To succeed in the Brex interview process, you need to be exceptionally prepared across several core competencies. Below is a detailed breakdown of the primary evaluation areas.
Product Analytics & Metrics Design
Understanding the "why" behind user behavior is crucial. This area tests your ability to define success metrics, identify root causes for metric shifts, and propose product improvements based on data. Strong performance means you do not just list standard metrics; you tailor them specifically to Brex's B2B financial products.
Be ready to go over:
- Metric formulation – Defining primary, secondary, and guardrail metrics for a new feature launch.
- Root cause analysis – Investigating a sudden drop in corporate card usage or an increase in expense reporting drop-offs.
- User lifecycle analysis – Measuring activation, engagement, and churn in a SaaS or fintech context.
- Advanced concepts (less common) – Cannibalization effects, network effects in B2B payments, and sophisticated LTV/CAC modeling.
Example questions or scenarios:
- "If the activation rate for our new integrated travel booking software dropped by 15% week-over-week, how would you investigate the cause?"
- "How would you design a dashboard to monitor the health of our global payments product?"
- "What metrics would you use to evaluate whether a new automated receipt-matching feature is successful?"
Applied Statistics & Experimentation
Because Data Scientist roles at Brex heavily influence product strategy, you must be highly proficient in designing and evaluating A/B tests.
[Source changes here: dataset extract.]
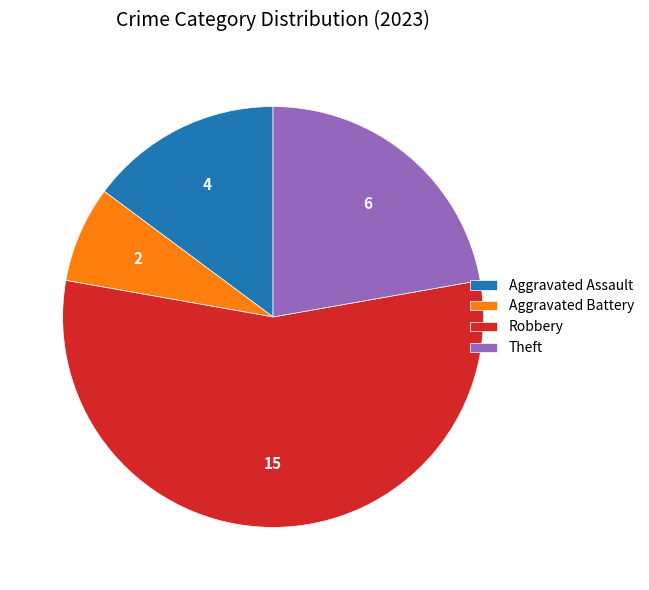

Which slice represents more than half of the pie?

Robbery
Interviewers want to see that you understand the mathematical principles behind experimentation and can identify when standard A/B testing is not appropriate.
Be ready to go over:
- Experiment design – Choosing randomization units, determining sample sizes, and defining minimum detectable effects (MDE).
- Statistical concepts – P-values, confidence intervals, statistical power, and Type I/Type II errors.
- Handling practical challenges – Dealing with novelty effects, day-of-week seasonality, and non-normal distributions.
- Advanced concepts (less common) – Causal inference, synthetic control methods, and multi-armed bandits.
Example questions or scenarios:
- "Design an experiment to test a new onboarding flow for enterprise customers. What are the potential pitfalls?"
- "How would you analyze an A/B test where the sample size is extremely small due to targeting a niche segment of startup founders?"
- "Explain how you would handle interference or network effects if we tested a new referral program."
Technical Execution (SQL & Python/R)
You cannot treat data as a product if you cannot extract and manipulate it efficiently. This area evaluates your hands-on coding ability. Strong candidates write optimized, readable code and are comfortable navigating complex, messy datasets.
Be ready to go over:
- Advanced SQL – Complex joins, window functions, CTEs (Common Table Expressions), and aggregations.
- Data manipulation in Python/R – Using Pandas or Dplyr to clean, merge, and transform data.
- Edge cases – Handling null values, duplicates, and data anomalies gracefully.
Example questions or scenarios:
- "Write a SQL query to find the top 3 spending categories for each company in the last 30 days, accounting for potential refunds."
- "Given a raw dataset of user login events and transaction timestamps, write a Python script to calculate the average time to first transaction."
Behavioral & Cross-Functional Collaboration
Brex values a diverse team and an inclusive culture where ownership runs deep. This area evaluates how you work with Product Managers, Engineers, and business leaders. Strong candidates demonstrate a history of taking initiative, resolving conflicts through data, and communicating complex technical concepts to non-technical audiences.
Be ready to go over:
- Stakeholder management – Pushing back on flawed product assumptions using data.
- Navigating ambiguity – Taking a vague business question and turning it into a concrete analytical project.
- Impact and leadership – Examples of when your insights directly changed a product roadmap or saved the company money.
Example questions or scenarios:
- "Tell me about a time you had to convince a skeptical Product Manager to change their strategy based on your data."
- "Describe a situation where you had to deliver an analysis with incomplete or messy data."